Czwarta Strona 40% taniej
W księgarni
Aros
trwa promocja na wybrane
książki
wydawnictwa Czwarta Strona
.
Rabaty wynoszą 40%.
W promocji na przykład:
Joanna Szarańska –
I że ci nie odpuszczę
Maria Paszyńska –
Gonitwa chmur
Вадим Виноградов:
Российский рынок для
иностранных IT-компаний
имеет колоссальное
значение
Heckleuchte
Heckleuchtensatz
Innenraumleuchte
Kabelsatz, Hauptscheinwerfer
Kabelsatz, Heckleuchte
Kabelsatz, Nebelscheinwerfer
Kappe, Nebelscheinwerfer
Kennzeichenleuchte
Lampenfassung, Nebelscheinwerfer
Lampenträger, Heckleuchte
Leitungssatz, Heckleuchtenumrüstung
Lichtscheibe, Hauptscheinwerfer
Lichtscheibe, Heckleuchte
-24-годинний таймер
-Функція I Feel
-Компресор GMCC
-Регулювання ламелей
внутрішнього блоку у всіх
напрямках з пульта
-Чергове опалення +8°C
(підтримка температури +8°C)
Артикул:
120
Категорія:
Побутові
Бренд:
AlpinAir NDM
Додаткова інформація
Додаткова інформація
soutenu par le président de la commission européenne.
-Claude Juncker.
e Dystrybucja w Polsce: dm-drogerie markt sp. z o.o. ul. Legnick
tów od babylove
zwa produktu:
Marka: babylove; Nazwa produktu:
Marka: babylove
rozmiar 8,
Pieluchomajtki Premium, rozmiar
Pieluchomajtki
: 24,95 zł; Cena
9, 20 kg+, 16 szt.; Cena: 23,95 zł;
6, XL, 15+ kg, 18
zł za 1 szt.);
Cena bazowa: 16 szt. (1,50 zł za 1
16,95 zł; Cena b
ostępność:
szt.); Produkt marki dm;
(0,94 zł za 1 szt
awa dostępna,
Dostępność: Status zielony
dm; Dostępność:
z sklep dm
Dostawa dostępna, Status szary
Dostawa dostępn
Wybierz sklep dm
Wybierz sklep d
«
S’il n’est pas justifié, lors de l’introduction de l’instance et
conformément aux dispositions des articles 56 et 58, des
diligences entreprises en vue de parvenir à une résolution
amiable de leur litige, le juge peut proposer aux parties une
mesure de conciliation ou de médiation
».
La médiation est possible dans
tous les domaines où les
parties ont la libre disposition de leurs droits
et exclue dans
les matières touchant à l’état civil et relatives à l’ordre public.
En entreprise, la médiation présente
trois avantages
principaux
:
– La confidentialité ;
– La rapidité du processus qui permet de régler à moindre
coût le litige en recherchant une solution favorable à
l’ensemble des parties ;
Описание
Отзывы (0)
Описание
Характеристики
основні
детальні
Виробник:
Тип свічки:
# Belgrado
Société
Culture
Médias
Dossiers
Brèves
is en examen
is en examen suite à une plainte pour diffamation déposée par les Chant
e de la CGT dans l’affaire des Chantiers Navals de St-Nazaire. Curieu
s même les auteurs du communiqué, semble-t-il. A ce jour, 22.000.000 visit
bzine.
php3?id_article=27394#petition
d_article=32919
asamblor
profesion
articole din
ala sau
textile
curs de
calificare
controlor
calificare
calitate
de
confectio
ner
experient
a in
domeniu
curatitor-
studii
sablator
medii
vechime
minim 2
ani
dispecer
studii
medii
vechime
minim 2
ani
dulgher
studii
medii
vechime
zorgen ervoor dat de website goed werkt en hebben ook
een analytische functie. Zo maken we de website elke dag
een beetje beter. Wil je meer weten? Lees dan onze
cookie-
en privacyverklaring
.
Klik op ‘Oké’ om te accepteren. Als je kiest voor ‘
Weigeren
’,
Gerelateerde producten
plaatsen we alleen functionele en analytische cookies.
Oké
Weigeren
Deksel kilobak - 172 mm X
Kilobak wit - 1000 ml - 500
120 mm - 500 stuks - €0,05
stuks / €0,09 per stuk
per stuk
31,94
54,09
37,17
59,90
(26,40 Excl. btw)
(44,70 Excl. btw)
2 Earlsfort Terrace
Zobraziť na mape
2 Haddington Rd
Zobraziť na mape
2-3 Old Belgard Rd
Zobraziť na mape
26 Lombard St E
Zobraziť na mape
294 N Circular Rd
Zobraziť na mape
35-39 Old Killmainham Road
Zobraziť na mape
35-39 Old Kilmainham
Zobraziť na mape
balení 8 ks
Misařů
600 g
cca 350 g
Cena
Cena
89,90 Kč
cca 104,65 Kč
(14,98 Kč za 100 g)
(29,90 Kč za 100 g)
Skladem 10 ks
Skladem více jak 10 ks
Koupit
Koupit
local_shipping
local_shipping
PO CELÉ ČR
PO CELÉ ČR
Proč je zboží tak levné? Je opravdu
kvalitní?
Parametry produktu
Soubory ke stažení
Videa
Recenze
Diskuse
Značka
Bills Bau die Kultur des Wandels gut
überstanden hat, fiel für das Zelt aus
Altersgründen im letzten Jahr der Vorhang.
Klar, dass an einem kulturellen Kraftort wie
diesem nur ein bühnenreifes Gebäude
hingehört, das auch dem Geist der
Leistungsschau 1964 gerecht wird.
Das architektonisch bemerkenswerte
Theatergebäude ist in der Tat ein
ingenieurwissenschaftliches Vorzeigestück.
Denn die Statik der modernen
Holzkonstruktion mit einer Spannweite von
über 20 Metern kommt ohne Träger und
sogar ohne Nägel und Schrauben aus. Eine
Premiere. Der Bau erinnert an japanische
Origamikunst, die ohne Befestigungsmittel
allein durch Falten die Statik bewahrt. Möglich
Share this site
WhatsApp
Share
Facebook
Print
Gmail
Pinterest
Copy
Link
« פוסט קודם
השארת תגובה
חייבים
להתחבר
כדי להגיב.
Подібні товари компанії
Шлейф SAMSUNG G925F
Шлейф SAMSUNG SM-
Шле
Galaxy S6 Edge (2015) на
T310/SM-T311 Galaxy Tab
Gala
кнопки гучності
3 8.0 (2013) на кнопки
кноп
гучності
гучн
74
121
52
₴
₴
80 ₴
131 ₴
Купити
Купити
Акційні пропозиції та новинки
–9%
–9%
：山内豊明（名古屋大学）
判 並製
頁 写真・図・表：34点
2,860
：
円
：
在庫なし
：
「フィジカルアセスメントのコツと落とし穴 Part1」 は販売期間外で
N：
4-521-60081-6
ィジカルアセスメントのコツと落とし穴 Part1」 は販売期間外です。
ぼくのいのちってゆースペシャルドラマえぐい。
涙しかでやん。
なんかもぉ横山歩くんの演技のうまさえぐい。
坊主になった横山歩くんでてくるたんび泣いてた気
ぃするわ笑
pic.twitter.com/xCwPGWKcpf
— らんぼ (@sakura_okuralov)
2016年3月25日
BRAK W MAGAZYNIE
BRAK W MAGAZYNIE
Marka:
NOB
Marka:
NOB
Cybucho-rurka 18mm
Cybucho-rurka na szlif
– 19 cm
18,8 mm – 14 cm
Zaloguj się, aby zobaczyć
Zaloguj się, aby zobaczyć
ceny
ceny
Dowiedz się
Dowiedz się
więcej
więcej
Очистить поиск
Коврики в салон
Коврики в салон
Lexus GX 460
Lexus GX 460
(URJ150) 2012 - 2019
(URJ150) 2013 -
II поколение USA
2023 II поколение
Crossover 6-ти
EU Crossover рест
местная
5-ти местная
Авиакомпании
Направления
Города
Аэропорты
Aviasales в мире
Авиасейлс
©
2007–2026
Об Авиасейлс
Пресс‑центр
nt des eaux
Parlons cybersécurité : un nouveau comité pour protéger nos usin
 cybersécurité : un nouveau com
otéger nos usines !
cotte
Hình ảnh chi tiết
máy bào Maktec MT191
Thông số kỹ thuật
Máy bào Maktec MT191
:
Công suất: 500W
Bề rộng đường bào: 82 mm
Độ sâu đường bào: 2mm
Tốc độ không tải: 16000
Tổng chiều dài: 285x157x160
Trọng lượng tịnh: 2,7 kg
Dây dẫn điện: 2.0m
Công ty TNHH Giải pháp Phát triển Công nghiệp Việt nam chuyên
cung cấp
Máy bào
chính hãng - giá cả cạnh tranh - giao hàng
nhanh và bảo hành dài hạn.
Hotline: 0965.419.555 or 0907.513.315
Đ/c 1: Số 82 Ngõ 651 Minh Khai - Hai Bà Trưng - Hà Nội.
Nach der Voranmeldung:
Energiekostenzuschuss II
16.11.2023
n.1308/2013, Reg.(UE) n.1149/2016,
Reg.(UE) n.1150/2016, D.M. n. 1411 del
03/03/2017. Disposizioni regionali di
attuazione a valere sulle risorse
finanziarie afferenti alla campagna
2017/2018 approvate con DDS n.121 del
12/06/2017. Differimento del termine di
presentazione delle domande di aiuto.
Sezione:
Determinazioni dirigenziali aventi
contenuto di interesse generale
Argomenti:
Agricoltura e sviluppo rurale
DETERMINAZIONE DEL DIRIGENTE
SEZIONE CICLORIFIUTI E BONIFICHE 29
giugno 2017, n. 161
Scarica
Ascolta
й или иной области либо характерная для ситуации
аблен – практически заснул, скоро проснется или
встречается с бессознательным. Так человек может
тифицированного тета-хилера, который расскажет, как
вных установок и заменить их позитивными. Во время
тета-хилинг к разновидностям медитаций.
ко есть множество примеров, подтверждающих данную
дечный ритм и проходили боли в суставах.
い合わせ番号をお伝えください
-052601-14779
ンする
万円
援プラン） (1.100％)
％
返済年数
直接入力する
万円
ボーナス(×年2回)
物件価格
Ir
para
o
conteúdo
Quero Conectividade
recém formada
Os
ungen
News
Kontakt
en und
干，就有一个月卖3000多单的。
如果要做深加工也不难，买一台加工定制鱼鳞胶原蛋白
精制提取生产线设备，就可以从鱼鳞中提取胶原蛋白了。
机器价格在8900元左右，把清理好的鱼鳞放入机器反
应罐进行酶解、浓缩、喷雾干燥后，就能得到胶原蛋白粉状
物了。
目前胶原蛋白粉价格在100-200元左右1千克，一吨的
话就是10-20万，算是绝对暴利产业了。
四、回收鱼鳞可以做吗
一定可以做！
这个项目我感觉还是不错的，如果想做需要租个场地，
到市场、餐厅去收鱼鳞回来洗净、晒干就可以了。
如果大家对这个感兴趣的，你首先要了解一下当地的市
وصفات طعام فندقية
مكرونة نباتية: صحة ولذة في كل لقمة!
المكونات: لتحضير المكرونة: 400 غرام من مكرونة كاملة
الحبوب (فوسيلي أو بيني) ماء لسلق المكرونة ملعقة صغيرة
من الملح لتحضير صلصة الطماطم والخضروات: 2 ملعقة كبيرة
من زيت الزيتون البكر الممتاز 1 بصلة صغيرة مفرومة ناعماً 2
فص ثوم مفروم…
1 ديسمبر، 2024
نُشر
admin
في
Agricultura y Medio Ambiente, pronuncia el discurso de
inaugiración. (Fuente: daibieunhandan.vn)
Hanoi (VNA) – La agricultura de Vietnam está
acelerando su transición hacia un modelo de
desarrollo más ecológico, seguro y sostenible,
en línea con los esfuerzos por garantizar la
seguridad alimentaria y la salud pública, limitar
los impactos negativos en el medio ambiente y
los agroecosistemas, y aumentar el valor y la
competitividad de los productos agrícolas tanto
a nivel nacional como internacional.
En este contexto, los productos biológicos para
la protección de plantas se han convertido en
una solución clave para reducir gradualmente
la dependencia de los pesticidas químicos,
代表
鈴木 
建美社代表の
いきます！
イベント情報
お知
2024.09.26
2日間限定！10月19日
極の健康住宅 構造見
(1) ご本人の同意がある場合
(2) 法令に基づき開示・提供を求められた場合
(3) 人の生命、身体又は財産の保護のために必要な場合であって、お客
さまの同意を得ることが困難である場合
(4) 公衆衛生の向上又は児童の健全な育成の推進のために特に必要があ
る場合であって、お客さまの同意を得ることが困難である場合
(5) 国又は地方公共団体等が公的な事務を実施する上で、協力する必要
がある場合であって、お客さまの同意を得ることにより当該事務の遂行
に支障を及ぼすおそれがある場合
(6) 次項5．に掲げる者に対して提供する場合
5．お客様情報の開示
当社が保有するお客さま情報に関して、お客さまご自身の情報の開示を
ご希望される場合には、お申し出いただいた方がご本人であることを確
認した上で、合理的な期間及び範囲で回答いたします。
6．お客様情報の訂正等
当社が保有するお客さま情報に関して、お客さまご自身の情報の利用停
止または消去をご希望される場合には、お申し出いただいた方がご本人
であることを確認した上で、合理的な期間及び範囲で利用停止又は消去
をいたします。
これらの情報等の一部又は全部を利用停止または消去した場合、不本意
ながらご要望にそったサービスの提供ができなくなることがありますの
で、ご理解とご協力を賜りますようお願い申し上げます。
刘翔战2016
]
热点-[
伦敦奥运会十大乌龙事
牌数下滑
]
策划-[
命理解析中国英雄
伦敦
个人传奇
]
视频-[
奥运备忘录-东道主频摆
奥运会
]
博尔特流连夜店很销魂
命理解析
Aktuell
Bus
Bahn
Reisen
---------------
** Work item **
Transcribe the entries from their first line through the line that contains "Marka: babylove; Nazwa", inclusive, reproducing each line character for character.

** Finished task **
Czwarta Strona 40% taniej
W księgarni
Aros
trwa promocja na wybrane
książki
wydawnictwa Czwarta Strona
.
Rabaty wynoszą 40%.
W promocji na przykład:
Joanna Szarańska –
I że ci nie odpuszczę
Maria Paszyńska –
Gonitwa chmur
Вадим Виноградов:
Российский рынок для
иностранных IT-компаний
имеет колоссальное
значение
Heckleuchte
Heckleuchtensatz
Innenraumleuchte
Kabelsatz, Hauptscheinwerfer
Kabelsatz, Heckleuchte
Kabelsatz, Nebelscheinwerfer
Kappe, Nebelscheinwerfer
Kennzeichenleuchte
Lampenfassung, Nebelscheinwerfer
Lampenträger, Heckleuchte
Leitungssatz, Heckleuchtenumrüstung
Lichtscheibe, Hauptscheinwerfer
Lichtscheibe, Heckleuchte
-24-годинний таймер
-Функція I Feel
-Компресор GMCC
-Регулювання ламелей
внутрішнього блоку у всіх
напрямках з пульта
-Чергове опалення +8°C
(підтримка температури +8°C)
Артикул:
120
Категорія:
Побутові
Бренд:
AlpinAir NDM
Додаткова інформація
Додаткова інформація
soutenu par le président de la commission européenne.
-Claude Juncker.
e Dystrybucja w Polsce: dm-drogerie markt sp. z o.o. ul. Legnick
tów od babylove
zwa produktu:
Marka: babylove; Nazwa produktu:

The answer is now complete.